Segment Open
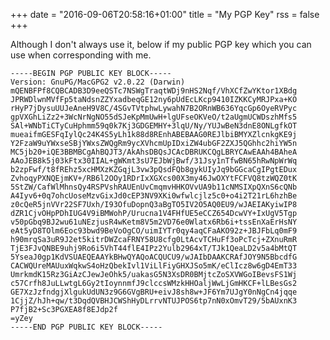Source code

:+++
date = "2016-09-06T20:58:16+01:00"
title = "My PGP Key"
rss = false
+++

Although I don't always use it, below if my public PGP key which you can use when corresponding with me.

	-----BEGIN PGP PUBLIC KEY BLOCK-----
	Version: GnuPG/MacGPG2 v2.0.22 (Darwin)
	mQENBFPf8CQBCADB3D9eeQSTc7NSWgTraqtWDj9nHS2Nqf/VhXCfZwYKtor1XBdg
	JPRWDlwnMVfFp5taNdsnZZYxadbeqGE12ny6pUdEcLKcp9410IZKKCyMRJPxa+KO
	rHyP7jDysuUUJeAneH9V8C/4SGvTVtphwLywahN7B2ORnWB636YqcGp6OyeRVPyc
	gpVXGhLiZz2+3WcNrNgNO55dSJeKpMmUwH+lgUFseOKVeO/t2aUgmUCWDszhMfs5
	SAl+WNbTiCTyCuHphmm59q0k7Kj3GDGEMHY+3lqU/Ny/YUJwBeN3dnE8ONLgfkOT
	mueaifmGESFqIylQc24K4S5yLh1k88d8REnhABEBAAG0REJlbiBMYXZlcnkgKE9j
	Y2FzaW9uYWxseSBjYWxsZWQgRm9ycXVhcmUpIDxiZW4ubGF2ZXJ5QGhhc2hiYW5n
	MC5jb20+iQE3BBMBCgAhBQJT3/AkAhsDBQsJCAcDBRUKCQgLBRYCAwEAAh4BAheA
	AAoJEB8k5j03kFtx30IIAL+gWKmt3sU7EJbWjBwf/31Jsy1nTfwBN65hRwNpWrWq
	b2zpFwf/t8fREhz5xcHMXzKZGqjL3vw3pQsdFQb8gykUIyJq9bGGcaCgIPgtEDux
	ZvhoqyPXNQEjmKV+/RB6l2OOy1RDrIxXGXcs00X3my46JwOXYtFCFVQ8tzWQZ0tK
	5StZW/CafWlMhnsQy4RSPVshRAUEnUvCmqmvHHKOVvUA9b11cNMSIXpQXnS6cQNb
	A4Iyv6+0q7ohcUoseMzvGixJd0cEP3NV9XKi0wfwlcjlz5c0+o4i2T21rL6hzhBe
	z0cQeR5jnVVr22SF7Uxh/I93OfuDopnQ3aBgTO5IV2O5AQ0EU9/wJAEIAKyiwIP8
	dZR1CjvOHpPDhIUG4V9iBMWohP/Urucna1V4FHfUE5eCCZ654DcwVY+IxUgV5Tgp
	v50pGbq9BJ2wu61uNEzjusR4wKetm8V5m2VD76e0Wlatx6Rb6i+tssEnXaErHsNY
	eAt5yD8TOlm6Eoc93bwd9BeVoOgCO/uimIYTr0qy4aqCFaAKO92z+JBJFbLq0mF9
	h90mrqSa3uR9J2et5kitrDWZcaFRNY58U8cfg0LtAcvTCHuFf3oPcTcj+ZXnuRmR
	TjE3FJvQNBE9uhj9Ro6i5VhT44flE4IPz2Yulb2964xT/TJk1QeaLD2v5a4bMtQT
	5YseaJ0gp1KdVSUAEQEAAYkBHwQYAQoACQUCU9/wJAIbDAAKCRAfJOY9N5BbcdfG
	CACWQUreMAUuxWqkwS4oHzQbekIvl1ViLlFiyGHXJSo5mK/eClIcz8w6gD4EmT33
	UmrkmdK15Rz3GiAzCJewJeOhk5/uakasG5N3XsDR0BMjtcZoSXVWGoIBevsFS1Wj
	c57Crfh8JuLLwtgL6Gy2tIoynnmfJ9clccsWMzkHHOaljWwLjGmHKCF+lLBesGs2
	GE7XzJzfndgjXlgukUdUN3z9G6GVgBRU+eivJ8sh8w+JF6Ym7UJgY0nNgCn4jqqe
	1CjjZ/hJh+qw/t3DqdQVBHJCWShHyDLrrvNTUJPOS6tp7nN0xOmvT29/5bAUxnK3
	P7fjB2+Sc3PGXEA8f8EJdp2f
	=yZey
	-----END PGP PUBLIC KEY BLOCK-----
Segment Closed
Segment Open
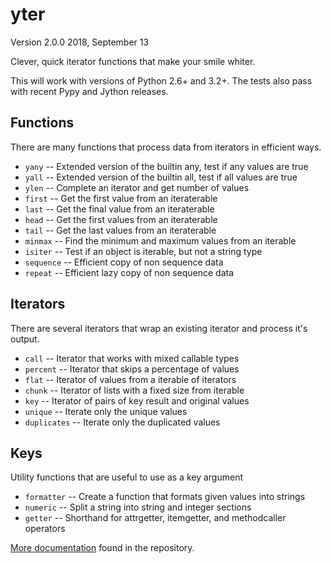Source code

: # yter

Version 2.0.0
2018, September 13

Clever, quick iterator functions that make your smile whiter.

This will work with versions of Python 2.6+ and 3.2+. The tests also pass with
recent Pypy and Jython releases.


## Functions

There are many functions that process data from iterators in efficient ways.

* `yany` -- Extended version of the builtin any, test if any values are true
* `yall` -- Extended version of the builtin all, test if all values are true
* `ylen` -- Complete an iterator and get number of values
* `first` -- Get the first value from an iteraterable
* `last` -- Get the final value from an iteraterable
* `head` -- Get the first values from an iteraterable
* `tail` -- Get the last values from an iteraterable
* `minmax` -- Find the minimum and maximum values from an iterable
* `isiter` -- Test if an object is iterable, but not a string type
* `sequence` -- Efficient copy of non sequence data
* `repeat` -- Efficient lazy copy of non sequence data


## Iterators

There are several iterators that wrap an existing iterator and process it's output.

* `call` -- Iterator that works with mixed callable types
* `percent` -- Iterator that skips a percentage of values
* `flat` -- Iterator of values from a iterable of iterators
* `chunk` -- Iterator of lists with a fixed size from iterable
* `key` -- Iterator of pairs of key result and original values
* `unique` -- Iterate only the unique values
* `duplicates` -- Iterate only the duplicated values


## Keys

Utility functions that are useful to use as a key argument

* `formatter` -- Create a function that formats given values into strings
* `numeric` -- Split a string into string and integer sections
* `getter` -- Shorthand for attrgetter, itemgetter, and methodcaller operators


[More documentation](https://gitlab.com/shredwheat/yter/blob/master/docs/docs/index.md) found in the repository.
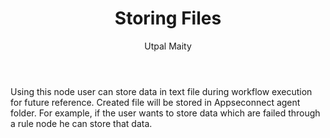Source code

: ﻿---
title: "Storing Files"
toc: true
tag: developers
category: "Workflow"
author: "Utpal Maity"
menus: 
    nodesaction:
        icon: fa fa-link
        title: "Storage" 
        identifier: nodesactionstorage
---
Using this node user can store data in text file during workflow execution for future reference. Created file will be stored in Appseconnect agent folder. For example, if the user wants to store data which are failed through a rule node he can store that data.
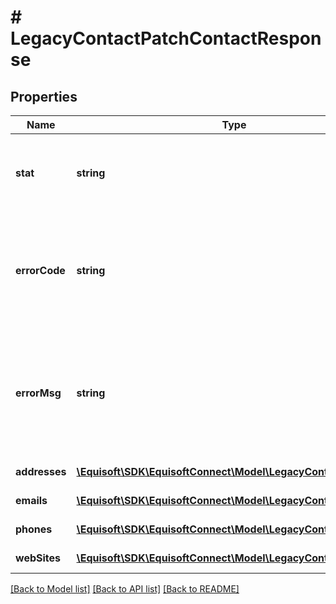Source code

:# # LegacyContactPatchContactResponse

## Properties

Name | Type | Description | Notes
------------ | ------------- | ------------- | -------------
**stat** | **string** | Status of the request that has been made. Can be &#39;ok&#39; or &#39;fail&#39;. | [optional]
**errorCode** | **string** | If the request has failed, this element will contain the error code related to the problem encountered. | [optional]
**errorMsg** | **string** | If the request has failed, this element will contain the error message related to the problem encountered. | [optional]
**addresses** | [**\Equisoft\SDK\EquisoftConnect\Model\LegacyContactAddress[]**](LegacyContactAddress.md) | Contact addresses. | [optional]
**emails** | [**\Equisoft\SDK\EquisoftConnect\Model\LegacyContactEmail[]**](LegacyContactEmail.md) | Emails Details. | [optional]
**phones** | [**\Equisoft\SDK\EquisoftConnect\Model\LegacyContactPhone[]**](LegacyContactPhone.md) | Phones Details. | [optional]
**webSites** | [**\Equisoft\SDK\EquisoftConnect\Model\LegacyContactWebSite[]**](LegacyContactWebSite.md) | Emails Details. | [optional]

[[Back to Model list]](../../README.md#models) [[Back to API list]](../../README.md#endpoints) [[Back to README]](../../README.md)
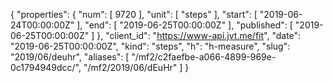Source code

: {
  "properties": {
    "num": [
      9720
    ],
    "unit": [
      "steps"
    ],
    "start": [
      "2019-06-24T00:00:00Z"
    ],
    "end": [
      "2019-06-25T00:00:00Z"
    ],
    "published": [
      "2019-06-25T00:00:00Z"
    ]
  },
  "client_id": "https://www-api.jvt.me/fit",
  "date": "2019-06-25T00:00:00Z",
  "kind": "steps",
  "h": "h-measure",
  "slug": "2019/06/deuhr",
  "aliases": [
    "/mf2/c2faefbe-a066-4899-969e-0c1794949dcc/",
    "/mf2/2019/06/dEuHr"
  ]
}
Segment Closed
*ABOUT THIS TASK*: Look above for the line with "recent Pypy and Jython releases." and the line with "the unique values". Write out those two lines and all the lines between them, exactly, and no others.

*EXERCISE ANSWER*:
recent Pypy and Jython releases.


## Functions

There are many functions that process data from iterators in efficient ways.

* `yany` -- Extended version of the builtin any, test if any values are true
* `yall` -- Extended version of the builtin all, test if all values are true
* `ylen` -- Complete an iterator and get number of values
* `first` -- Get the first value from an iteraterable
* `last` -- Get the final value from an iteraterable
* `head` -- Get the first values from an iteraterable
* `tail` -- Get the last values from an iteraterable
* `minmax` -- Find the minimum and maximum values from an iterable
* `isiter` -- Test if an object is iterable, but not a string type
* `sequence` -- Efficient copy of non sequence data
* `repeat` -- Efficient lazy copy of non sequence data


## Iterators

There are several iterators that wrap an existing iterator and process it's output.

* `call` -- Iterator that works with mixed callable types
* `percent` -- Iterator that skips a percentage of values
* `flat` -- Iterator of values from a iterable of iterators
* `chunk` -- Iterator of lists with a fixed size from iterable
* `key` -- Iterator of pairs of key result and original values
* `unique` -- Iterate only the unique values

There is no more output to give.